[[ RECORDS PROVIDED, beginning ]]

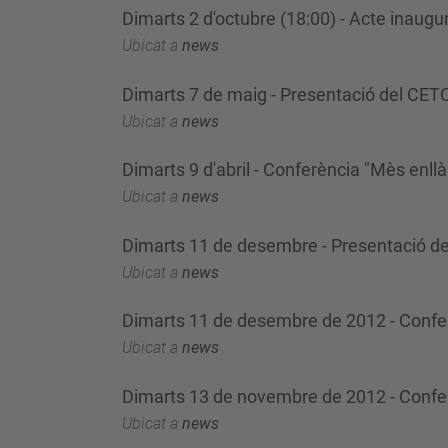
Dimarts 2 d'octubre (18:00) - Acte inaugur
Ubicat a
news
Dimarts 7 de maig - Presentació del CETC
Ubicat a
news
Dimarts 9 d'abril - Conferència "Mès enllà 
Ubicat a
news
Dimarts 11 de desembre - Presentació de
Ubicat a
news
Dimarts 11 de desembre de 2012 - Conferèn
Ubicat a
news
Dimarts 13 de novembre de 2012 - Conferè
Ubicat a
news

[[ RECORDS PROVIDED, end ]]

WORK REQUIRED ▸
Using the records above, list each line that includes "Dimarts".

RESULT OF THIS EXERCISE ▸
Dimarts 2 d'octubre (18:00) - Acte inaugur
Dimarts 7 de maig - Presentació del CETC
Dimarts 9 d'abril - Conferència "Mès enllà 
Dimarts 11 de desembre - Presentació de
Dimarts 11 de desembre de 2012 - Conferèn
Dimarts 13 de novembre de 2012 - Conferè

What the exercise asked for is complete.